━━━ Source document ━━━

# Sewing machine needles for seniors?



## New Mexican (Jul 12, 2004)

Is there such a thing? I'm having a hard time threading that thing!


----------



## westbrook (May 10, 2002)

I have never used them..

http://store.quilting-warehouse.com/notions-needles---pins-machine-needles-selfthreading.html


----------



## Tommyice (Dec 5, 2010)

I have some--they belonged to my grandmother. When she started having trouble, I got her a whole bunch. They worked out pretty well for her. I think Schmetz is the only maker though. I got them for her at Joanns. The package is marked 705.


----------



## BusyBees2 (Dec 10, 2004)

Does your machine have a built-in needle threader? I had never used mine, until recently when my eyes just don't wish to cooperate! I also bought a few $$ store reading glasses to keep in my sewing room...that helps too!


----------



## Karen (Apr 17, 2002)

Something that helps my senior eyes in threading machine needles, hold a piece of white paper behind the needle when using darker threads; a darker paper when using light threads. It helps you see the hole so much better!


----------



## DW (May 10, 2002)

I am blind in one eye and I was told about the paper. It does help. BUT I think I should check into those self threading ones. I sew all the time and some days are worse than others and I have no reason. I do know my OTT light is worth it's weight in gold!!!


----------



## Katskitten (Aug 5, 2010)

━━━

### Requirements
**A.** Transcribe everything in the needle forum thread from "## westbrook (May" down to "is marked 705.", word for word.
**B.** Pick up the needle forum thread after its last line and keep it going.
The listing after this is separate material from the needle forum thread.

━━━ Dataset excerpt ━━━

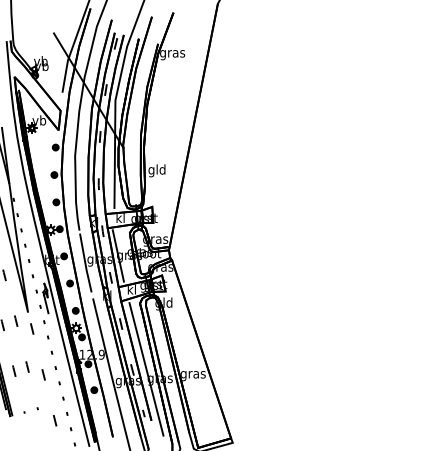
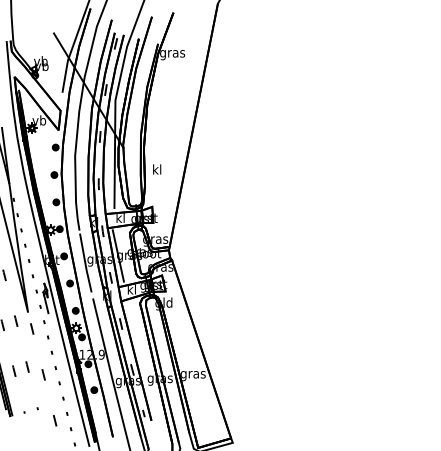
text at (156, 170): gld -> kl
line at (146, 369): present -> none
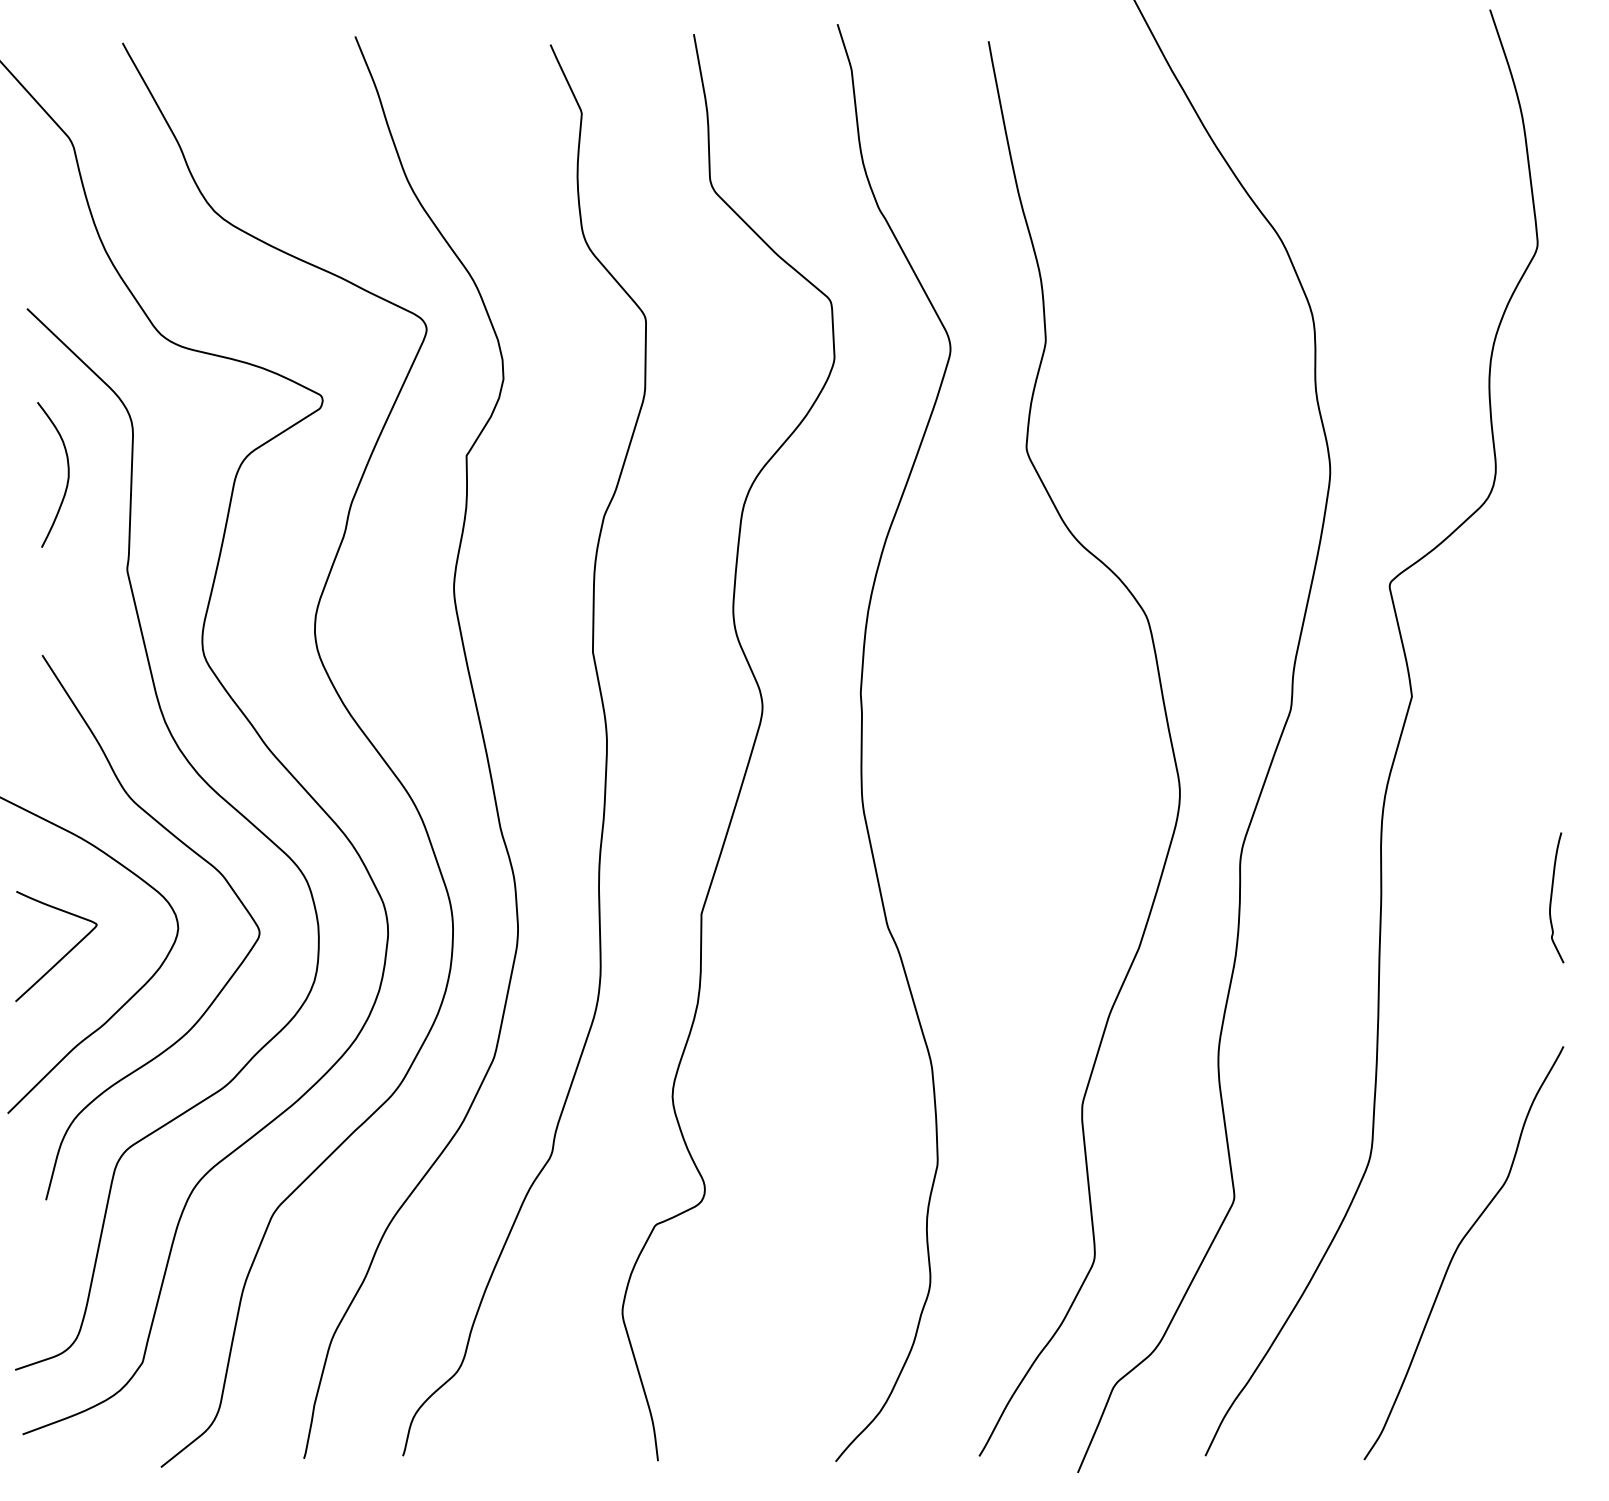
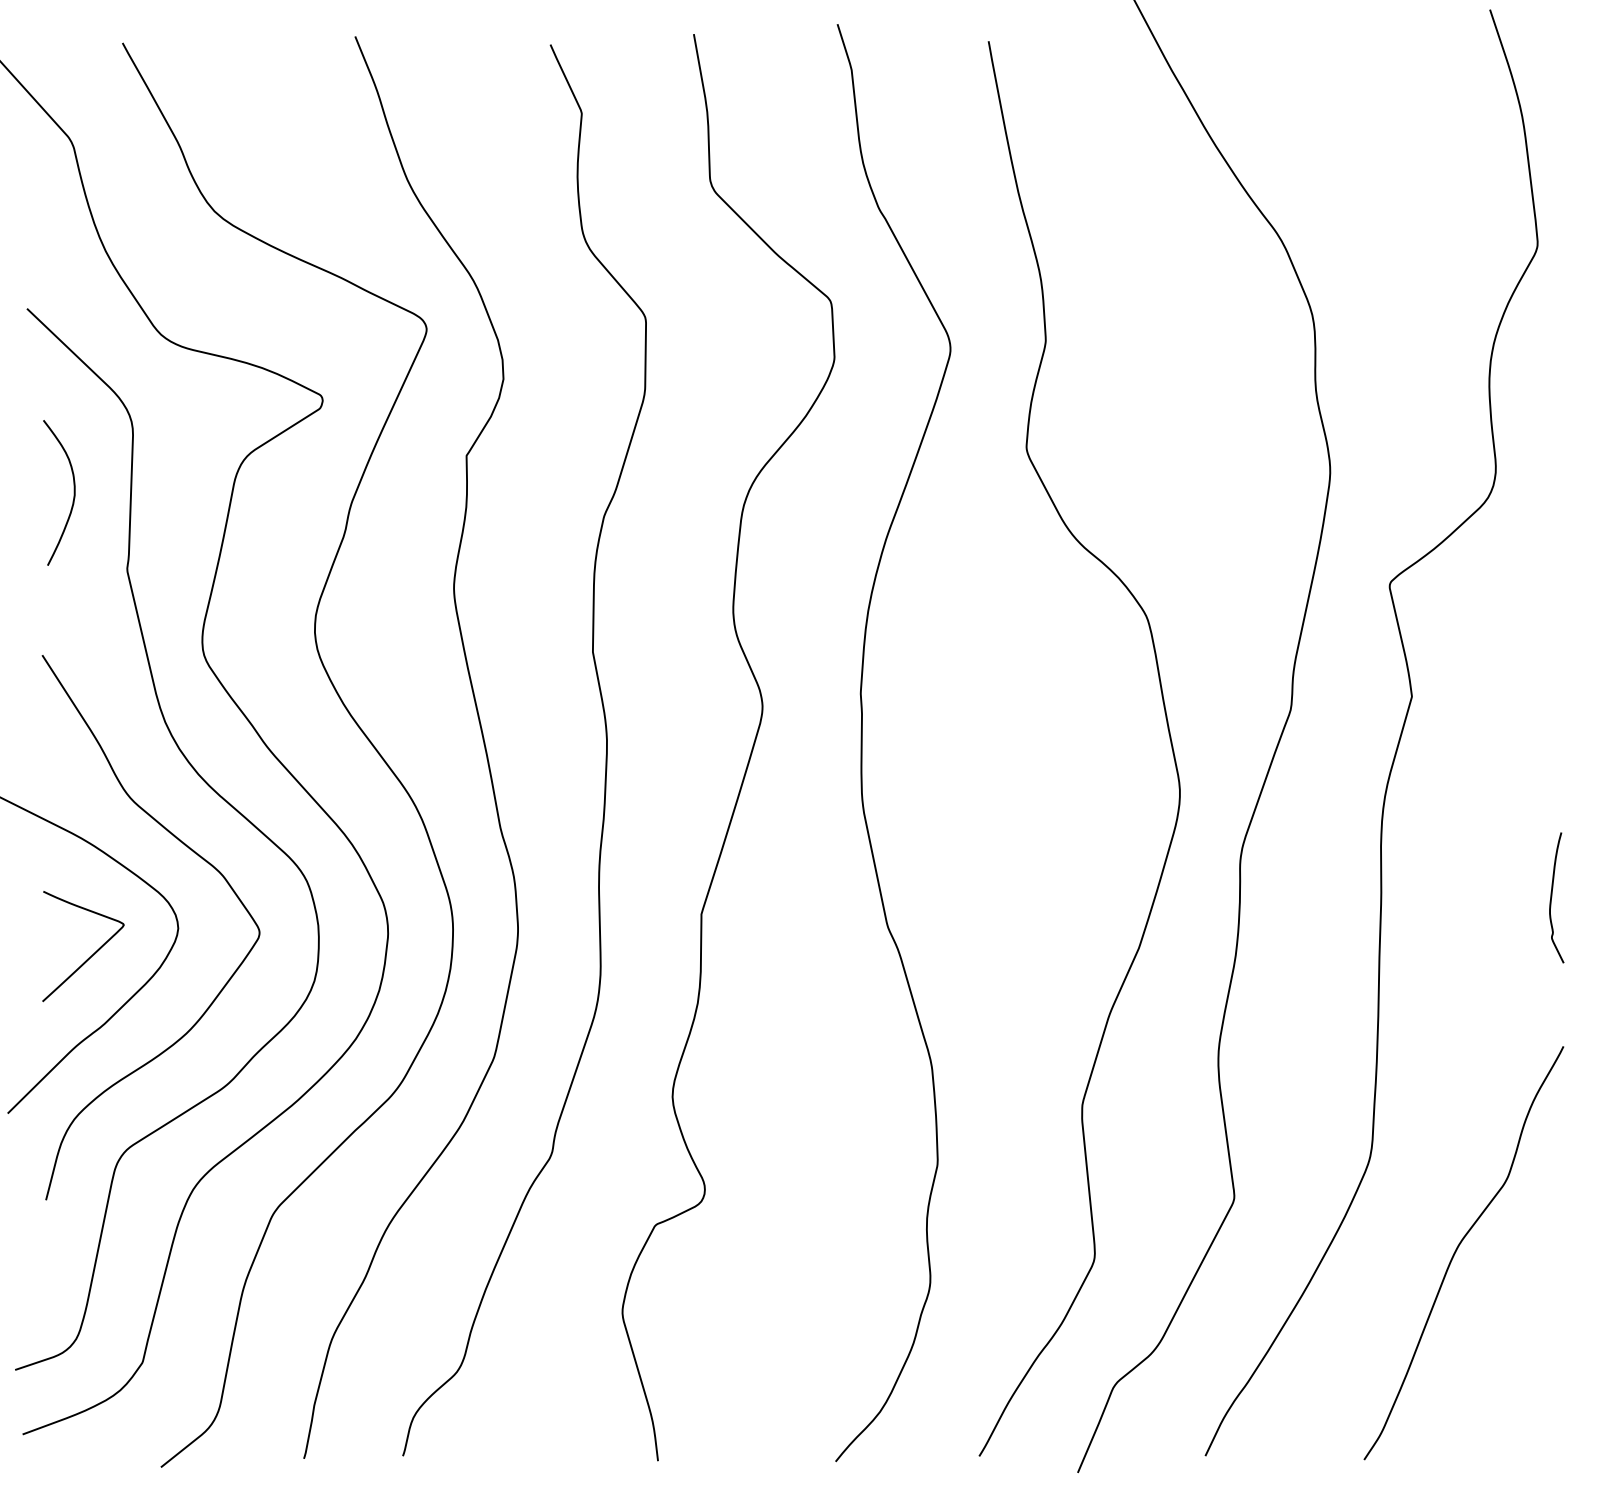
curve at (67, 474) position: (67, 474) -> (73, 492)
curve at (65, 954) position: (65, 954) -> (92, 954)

━━━

### Exercise answers
**A.**
## westbrook (May 10, 2002)

I have never used them..

http://store.quilting-warehouse.com/notions-needles---pins-machine-needles-selfthreading.html


----------



## Tommyice (Dec 5, 2010)

I have some--they belonged to my grandmother. When she started having trouble, I got her a whole bunch. They worked out pretty well for her. I think Schmetz is the only maker though. I got them for her at Joanns. The package is marked 705.

**B.**
I have some of the _Schmetz 705 Handicap_ needles. I found out about them by accident when I stuck one in my treadle and tried to use it.
I found that I unthreaded it as many times as I threaded it.

At 59 with old eyes I find that a soft back light or a contrasting color behind the needle works the best for me.

Joe


----------



## Colorado (Aug 19, 2005)

I have trouble too. Trying to get dark thread in the front tension I can not see it. Over head light is not enough. I bought an adjustable arm lamp to shine on it. I have not tried that yet but bound to help. Old Pfaff. 

Mom used a piece on white paper on he machine. I wastrying a flash light. On the tension I have to use both hand to do it. Just made that way. I was usig a magnifing glass to thread it before I got the cataract out. That has helped. 

I should see in the sewing shop has those needles or a threader. I am 80 . Some times just not aiming good I think.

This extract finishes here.